## EXERCISE INSTRUCTIONS
All of the data is to be written out again exactly, without the pictures.

▼

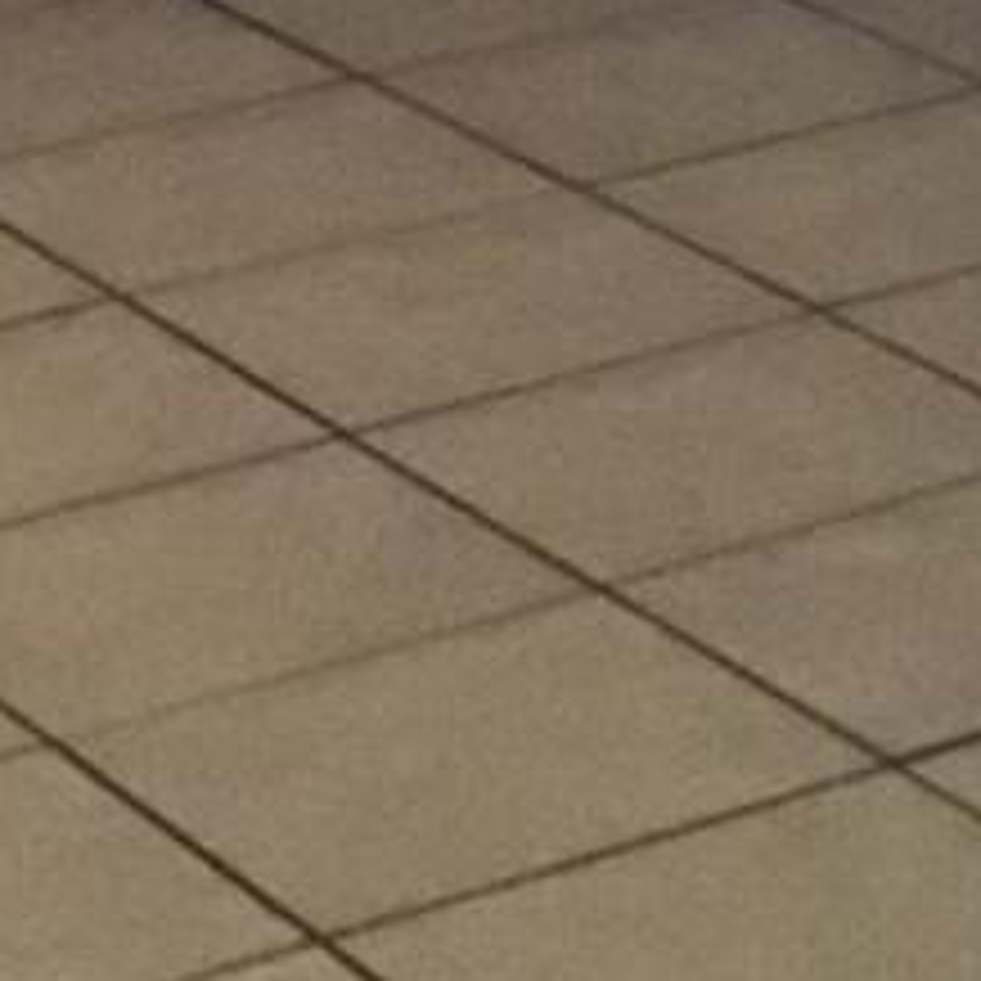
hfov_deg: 8.4
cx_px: 1750
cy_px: -1498
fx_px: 6445
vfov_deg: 8.0
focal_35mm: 201
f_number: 2.4
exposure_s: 1/17
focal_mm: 3.3
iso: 200
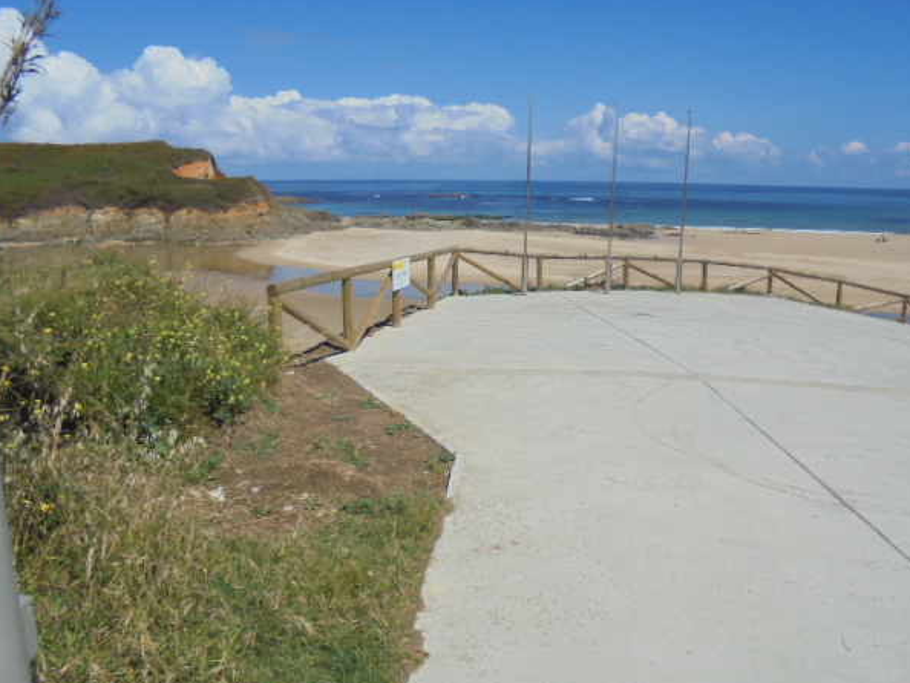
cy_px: 338
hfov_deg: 63.4
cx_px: 478
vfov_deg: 49.8
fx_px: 736
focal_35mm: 28
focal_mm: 4.6
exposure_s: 1/250
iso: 100
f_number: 11.5
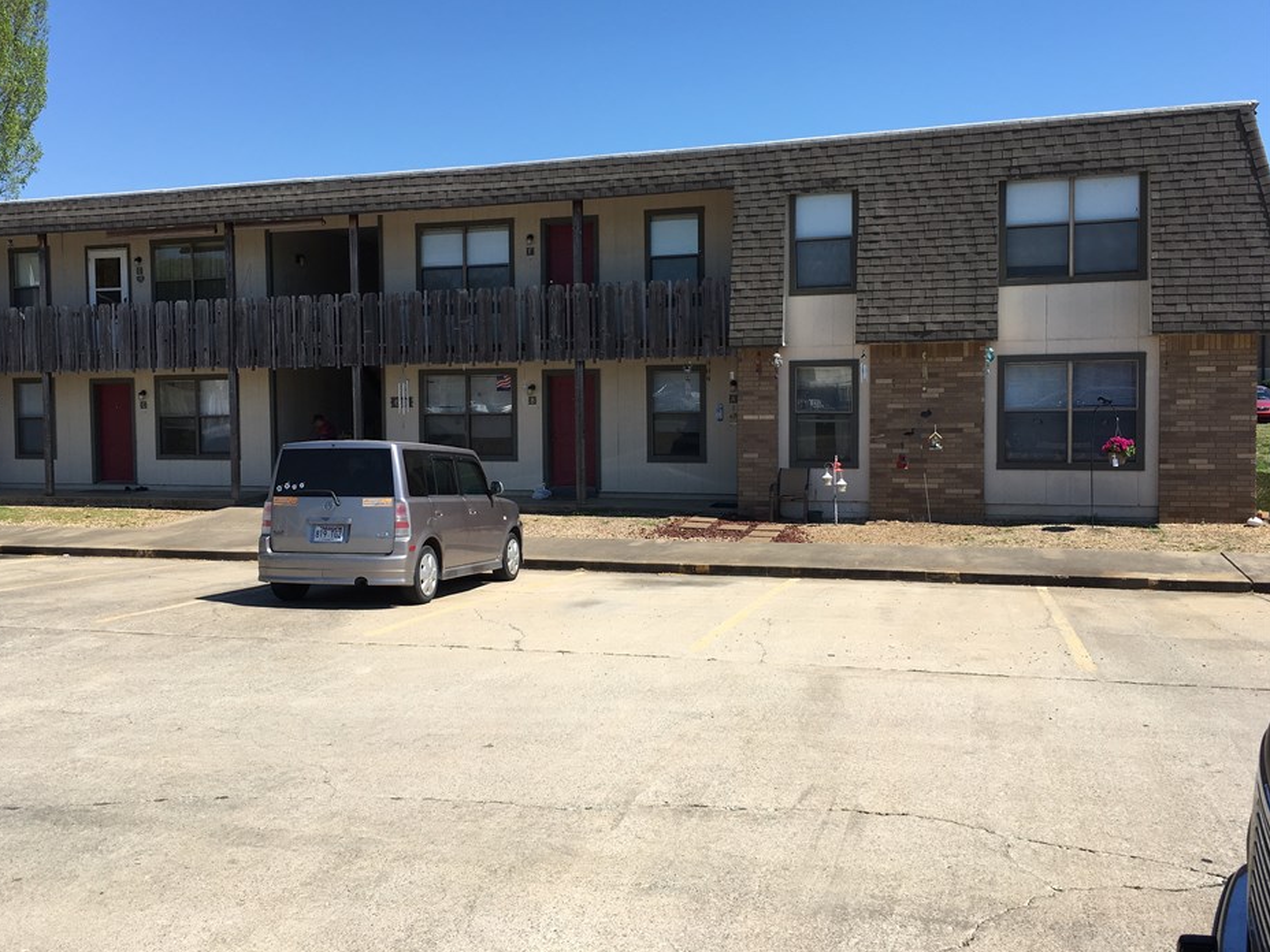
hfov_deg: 56.7
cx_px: 572
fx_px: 1174
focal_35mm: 32
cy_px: 434
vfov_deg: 44.1
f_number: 2.2
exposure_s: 1/1425
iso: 25
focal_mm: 4.15
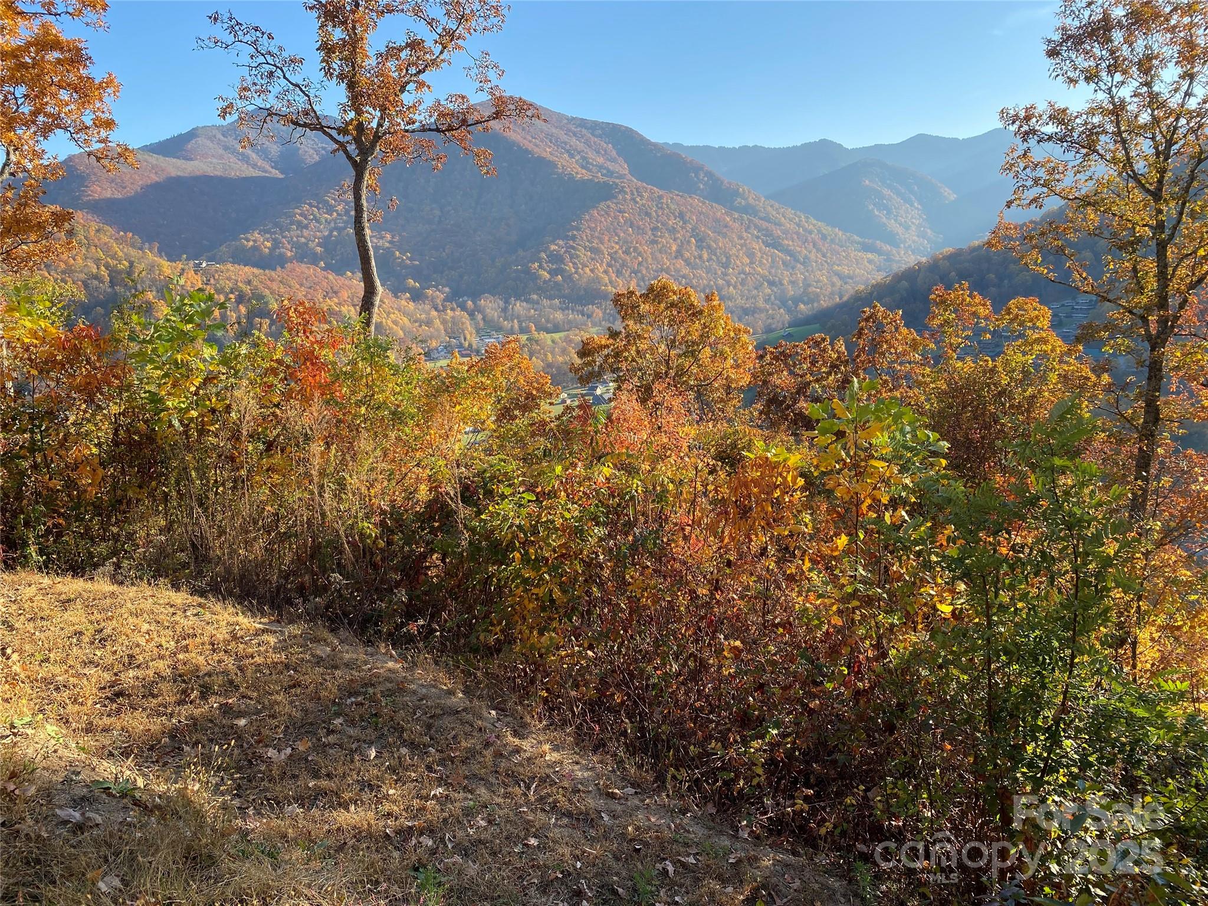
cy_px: 453
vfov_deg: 53.1
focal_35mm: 26
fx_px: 907
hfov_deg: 67.3
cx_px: 604
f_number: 1.8
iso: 32
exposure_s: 1/651
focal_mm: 4.25
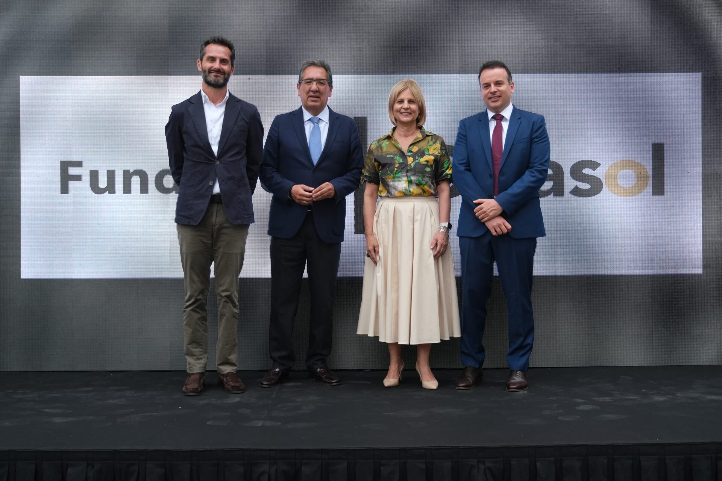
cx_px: 361
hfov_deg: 54.4
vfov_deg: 37.9
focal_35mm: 35
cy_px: 240
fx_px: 702
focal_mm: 23.4
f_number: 2.8
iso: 160
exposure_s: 1/800
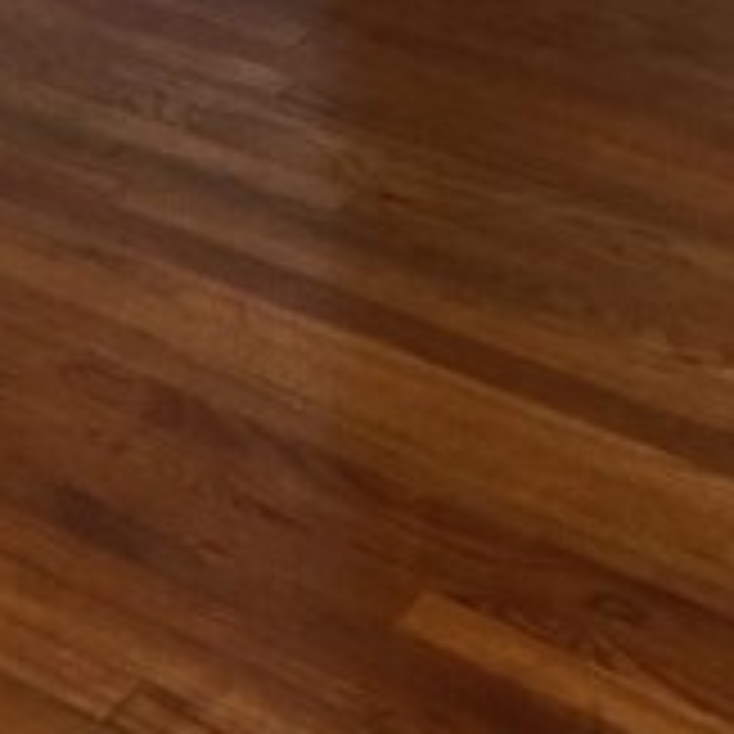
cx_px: -126
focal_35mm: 121
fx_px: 2903
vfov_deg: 12.8
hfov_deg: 14.0
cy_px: -671
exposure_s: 1/30
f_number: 2.2
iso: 100
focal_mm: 4.15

▲

## TASK RESULT
hfov_deg: 8.4
cx_px: 1750
cy_px: -1498
fx_px: 6445
vfov_deg: 8.0
focal_35mm: 201
f_number: 2.4
exposure_s: 1/17
focal_mm: 3.3
iso: 200
cy_px: 338
hfov_deg: 63.4
cx_px: 478
vfov_deg: 49.8
fx_px: 736
focal_35mm: 28
focal_mm: 4.6
exposure_s: 1/250
iso: 100
f_number: 11.5
hfov_deg: 56.7
cx_px: 572
fx_px: 1174
focal_35mm: 32
cy_px: 434
vfov_deg: 44.1
f_number: 2.2
exposure_s: 1/1425
iso: 25
focal_mm: 4.15
cy_px: 453
vfov_deg: 53.1
focal_35mm: 26
fx_px: 907
hfov_deg: 67.3
cx_px: 604
f_number: 1.8
iso: 32
exposure_s: 1/651
focal_mm: 4.25
cx_px: 361
hfov_deg: 54.4
vfov_deg: 37.9
focal_35mm: 35
cy_px: 240
fx_px: 702
focal_mm: 23.4
f_number: 2.8
iso: 160
exposure_s: 1/800
cx_px: -126
focal_35mm: 121
fx_px: 2903
vfov_deg: 12.8
hfov_deg: 14.0
cy_px: -671
exposure_s: 1/30
f_number: 2.2
iso: 100
focal_mm: 4.15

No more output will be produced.